Sadece onlar değil, bu tarihi yaratan birçok genç devrimci; Taylan Özgür, Sinan Cemgil, Mahir Çayan, İbrahim Kaypakkaya ve daha niceleri bizlere her dönemde gençliğin buzkıran rolünü oynadığını tekrar tekrar hatırlatıyorlar. Her koşulda bizlere pes etmemeyi, "eylemde" kendini var etmeyi gösteriyorlar. Gösterilen bu yol 48 yıl sonra dahi bizler için deniz feneri değeri taşıdığı için onların isimlerini söylemekten ve yaşatmaktan vazgeçmiyoruz. Bitti diyenlere en güçlü cevabı Commer'ın arabasını ters çevirip yakarken cevap veriyor ya da sokaklara çıkamazsınız denilirken işgalle, düşmanı denize atarken buluyoruz kendi gücümüzü.

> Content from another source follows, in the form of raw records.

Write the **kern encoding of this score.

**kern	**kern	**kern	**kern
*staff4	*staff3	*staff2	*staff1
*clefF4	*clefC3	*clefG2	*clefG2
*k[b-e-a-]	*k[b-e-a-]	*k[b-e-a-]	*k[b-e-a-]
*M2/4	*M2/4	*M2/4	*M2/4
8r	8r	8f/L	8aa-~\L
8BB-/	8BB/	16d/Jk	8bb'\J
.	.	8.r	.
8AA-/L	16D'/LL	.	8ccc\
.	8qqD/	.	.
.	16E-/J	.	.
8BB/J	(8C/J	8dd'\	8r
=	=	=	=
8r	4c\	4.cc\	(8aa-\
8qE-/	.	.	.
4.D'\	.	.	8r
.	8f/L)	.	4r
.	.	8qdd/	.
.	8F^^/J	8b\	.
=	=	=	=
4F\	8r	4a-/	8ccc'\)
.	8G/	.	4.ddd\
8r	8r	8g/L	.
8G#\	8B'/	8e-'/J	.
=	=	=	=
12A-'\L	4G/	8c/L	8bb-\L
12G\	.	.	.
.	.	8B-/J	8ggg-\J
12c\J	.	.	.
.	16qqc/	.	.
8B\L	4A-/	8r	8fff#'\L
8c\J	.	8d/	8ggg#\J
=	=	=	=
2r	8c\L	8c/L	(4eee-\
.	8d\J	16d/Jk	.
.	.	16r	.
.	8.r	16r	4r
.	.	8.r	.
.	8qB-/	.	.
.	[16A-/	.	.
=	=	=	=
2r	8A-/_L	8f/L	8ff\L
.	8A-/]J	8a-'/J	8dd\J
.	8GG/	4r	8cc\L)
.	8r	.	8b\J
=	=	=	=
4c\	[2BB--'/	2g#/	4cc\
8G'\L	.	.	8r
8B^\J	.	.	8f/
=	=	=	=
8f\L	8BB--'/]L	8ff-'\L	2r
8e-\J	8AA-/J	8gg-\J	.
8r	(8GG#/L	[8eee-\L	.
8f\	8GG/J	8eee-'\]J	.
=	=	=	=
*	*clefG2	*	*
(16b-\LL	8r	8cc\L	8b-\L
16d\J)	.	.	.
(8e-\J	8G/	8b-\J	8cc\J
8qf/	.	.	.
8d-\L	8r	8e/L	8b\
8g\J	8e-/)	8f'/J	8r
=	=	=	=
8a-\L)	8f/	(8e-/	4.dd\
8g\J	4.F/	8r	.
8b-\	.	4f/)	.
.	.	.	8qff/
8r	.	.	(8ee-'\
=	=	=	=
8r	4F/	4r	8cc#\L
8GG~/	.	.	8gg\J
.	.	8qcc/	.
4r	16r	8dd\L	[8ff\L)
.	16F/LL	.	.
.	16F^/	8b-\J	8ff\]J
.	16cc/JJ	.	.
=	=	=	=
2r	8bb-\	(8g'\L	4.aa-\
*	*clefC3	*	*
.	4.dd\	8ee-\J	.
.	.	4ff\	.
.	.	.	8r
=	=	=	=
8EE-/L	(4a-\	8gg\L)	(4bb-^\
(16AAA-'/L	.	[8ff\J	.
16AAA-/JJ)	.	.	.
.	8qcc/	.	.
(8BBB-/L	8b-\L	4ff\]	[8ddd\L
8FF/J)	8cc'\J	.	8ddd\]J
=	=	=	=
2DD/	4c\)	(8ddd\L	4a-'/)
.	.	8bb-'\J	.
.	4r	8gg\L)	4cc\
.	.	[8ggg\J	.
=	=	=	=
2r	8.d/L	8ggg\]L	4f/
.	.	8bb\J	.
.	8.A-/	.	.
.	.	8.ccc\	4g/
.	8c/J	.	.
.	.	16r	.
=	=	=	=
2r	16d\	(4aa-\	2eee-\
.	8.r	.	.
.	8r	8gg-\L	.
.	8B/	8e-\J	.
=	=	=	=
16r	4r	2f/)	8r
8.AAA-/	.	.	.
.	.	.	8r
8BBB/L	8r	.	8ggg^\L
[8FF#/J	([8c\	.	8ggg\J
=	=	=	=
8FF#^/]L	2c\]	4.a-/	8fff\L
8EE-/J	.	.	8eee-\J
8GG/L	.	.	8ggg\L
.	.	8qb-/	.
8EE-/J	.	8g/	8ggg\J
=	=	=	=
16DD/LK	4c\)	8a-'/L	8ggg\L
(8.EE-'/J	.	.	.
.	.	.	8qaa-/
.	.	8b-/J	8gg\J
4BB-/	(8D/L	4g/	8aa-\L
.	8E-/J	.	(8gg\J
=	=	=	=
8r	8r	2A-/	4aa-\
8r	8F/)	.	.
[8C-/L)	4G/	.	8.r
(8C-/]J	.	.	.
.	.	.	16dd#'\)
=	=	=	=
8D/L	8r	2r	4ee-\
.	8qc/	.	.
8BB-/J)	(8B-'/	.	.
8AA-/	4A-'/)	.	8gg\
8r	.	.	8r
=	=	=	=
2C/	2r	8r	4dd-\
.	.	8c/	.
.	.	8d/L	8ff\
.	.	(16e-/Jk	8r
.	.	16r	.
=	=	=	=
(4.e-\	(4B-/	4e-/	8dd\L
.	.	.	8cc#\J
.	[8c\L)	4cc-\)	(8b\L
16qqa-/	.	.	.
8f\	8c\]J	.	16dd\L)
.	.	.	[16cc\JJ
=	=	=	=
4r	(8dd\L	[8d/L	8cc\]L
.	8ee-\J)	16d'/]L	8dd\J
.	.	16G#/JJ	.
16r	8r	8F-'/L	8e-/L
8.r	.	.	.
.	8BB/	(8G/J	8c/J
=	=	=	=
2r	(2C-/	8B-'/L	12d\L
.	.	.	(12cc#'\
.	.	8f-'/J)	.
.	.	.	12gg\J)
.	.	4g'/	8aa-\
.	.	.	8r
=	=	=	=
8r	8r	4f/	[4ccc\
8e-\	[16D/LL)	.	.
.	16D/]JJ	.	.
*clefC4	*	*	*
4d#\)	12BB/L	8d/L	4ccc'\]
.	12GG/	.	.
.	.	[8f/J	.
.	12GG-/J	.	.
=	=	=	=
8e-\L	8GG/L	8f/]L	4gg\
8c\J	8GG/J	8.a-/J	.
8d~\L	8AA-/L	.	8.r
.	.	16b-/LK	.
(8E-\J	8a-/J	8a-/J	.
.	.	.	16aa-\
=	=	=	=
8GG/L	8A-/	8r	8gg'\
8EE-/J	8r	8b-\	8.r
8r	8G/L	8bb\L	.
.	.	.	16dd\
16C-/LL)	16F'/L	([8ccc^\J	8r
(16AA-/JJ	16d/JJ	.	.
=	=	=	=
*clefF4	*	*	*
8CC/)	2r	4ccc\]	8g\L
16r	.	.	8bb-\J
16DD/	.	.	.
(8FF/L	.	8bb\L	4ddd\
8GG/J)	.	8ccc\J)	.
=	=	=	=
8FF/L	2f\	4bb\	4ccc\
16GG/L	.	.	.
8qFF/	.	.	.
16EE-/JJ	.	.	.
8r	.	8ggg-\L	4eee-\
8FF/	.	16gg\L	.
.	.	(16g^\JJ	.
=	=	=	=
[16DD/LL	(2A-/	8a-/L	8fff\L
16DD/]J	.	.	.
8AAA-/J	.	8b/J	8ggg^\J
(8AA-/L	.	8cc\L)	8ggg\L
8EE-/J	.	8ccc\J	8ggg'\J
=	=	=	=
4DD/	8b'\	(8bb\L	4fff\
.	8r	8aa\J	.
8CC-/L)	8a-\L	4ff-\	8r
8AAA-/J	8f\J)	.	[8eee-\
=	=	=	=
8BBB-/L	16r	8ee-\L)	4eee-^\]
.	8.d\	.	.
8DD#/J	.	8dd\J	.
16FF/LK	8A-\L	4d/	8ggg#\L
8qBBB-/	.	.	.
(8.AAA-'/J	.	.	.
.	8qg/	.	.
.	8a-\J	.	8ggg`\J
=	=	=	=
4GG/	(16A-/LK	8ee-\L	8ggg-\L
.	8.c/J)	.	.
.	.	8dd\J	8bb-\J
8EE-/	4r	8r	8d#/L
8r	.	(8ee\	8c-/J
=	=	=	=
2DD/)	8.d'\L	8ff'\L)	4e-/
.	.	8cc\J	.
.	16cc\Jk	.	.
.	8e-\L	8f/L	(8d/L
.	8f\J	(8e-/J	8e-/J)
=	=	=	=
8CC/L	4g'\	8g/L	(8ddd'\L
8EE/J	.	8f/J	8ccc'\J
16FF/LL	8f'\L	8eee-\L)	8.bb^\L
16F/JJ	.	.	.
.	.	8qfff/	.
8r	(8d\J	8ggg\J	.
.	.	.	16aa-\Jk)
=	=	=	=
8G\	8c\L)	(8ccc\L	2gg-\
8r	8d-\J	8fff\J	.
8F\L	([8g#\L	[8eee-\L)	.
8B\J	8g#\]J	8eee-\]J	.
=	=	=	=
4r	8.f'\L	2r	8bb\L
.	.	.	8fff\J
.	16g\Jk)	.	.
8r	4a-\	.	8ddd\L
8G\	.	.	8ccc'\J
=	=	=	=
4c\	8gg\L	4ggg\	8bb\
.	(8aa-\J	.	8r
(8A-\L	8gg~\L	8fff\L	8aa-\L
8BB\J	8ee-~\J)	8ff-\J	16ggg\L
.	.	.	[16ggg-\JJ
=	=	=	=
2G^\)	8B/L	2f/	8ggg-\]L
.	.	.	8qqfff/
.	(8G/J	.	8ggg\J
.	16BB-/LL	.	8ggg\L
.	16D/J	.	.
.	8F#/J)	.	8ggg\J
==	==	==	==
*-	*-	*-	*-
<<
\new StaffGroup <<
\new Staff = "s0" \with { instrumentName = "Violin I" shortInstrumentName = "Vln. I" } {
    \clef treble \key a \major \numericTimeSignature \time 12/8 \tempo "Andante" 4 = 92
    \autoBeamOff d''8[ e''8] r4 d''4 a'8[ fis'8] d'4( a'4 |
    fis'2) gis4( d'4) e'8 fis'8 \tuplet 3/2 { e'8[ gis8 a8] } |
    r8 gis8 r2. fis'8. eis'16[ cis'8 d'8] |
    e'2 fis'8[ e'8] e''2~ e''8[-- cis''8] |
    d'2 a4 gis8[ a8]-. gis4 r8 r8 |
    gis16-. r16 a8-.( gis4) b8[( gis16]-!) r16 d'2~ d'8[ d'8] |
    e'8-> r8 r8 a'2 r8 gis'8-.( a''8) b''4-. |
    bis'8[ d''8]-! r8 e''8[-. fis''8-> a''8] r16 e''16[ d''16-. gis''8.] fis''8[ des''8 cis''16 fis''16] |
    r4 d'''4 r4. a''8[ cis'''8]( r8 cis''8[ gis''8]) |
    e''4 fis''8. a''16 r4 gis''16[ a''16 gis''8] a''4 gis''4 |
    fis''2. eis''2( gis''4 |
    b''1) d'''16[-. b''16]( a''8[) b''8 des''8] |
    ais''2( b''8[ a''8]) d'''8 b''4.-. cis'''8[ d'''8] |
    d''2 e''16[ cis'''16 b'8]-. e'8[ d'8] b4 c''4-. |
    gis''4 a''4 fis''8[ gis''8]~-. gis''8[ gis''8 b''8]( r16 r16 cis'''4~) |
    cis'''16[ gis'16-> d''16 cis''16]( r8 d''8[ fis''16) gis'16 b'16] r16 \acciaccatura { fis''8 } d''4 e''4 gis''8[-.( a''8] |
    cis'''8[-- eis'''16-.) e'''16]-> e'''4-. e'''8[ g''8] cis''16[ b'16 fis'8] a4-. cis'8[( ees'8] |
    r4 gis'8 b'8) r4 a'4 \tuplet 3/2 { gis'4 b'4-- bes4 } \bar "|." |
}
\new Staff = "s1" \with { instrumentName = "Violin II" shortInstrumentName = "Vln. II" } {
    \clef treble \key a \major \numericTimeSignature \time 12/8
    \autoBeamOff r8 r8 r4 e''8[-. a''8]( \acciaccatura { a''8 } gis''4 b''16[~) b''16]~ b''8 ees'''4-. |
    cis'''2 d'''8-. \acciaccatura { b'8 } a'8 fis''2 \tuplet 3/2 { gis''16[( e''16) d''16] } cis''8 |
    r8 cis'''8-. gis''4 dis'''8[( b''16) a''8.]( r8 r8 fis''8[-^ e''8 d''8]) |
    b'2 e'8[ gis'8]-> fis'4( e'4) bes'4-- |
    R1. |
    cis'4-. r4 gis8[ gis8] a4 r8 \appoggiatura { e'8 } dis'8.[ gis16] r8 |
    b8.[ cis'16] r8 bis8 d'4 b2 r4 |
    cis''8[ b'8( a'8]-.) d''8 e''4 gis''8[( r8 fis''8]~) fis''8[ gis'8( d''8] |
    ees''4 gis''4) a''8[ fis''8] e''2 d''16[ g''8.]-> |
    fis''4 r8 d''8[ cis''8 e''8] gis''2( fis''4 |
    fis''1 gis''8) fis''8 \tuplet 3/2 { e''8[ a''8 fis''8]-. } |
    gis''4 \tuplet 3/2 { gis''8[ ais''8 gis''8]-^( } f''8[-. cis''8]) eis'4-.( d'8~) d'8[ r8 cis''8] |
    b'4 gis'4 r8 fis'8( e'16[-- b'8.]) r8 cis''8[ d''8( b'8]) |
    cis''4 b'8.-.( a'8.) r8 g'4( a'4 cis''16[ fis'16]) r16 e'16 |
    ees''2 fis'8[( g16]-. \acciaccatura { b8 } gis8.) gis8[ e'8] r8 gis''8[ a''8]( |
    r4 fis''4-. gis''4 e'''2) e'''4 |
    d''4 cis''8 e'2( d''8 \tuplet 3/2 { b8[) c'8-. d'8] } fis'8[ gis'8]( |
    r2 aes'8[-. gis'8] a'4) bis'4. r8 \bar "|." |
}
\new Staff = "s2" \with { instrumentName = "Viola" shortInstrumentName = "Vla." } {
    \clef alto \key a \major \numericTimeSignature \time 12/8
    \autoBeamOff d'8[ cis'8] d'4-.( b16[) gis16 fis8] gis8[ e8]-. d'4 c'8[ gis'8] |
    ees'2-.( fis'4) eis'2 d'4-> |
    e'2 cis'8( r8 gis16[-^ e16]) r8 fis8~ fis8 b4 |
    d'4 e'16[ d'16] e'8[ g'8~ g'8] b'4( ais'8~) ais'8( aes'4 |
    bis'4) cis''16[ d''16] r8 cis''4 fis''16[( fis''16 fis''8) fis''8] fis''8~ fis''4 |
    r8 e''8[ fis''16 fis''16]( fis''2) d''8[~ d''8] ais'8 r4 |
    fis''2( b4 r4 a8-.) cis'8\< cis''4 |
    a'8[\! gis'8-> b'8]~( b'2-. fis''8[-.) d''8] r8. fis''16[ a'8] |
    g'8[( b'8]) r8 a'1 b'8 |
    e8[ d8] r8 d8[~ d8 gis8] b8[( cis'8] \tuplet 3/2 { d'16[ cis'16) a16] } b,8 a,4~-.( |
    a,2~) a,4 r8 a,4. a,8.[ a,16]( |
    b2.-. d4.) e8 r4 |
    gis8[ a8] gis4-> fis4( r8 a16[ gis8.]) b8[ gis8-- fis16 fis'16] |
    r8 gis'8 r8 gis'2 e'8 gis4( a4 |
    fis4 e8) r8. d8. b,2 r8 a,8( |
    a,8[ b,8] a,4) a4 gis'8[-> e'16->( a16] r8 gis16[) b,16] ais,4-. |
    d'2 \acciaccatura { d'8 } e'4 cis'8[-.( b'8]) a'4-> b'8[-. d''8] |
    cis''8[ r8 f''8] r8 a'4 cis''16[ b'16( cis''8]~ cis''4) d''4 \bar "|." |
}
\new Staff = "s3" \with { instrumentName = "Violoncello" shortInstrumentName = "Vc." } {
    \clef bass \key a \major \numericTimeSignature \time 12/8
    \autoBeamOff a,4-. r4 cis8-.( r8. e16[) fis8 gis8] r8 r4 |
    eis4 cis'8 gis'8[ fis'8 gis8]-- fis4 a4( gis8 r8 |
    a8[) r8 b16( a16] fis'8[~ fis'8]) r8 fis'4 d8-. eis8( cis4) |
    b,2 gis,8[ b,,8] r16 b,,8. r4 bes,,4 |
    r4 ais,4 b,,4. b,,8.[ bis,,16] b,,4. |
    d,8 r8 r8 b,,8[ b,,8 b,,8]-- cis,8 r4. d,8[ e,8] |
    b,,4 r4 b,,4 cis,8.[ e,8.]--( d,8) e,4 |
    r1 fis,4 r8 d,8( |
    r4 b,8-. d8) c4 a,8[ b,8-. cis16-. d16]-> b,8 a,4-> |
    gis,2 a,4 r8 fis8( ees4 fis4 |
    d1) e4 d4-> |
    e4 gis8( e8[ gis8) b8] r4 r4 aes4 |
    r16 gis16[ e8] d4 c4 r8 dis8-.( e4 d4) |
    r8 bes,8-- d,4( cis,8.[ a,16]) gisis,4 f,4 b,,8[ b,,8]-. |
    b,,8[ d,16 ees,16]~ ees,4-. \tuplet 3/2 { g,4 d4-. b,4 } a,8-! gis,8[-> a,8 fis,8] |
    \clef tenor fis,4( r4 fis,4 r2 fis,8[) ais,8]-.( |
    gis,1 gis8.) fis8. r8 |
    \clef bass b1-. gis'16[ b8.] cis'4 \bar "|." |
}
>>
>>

Kanla yazılan bu tarih gençlik hareketinin en büyük mirası her koşulda ve şartta olursa olsun devrimciliği, eylemi örgütleyebilecek birçok yolun bizlerin kafasının içinde saklı olduğunu gösteriyor. Her biri bizden, her biri bizlerin içinden çıkmış bu isimler sosyalizm ve devrim mücadelesinde hiçbir şeyin imkansız olmadığını farklı eylemliklerle gösteriyor. ODTÜ'yü burjuvazinin üretim noktası haline getirmek isteyenlere karşı orada "DEVRİM" yazısını yazmak, Beyazıt'ta faşist saldırılara karşı işgal eylemleri düzenlemek yani, "Burada bir şey yapamazsınız" diyenlere karşı "Biz tarihi baştan yazarız" demek oluyor onların bıraktığı miras.

Şimdi tarih bizden o mirası sırtlanıp her koşulda ve şartta yeniyi, güçlüyü, devrimci olanı yapmayı bekliyor. Bu da demek oluyor ki idam sehpasına bir tekmeyi de bizim atmamız gerekiyor.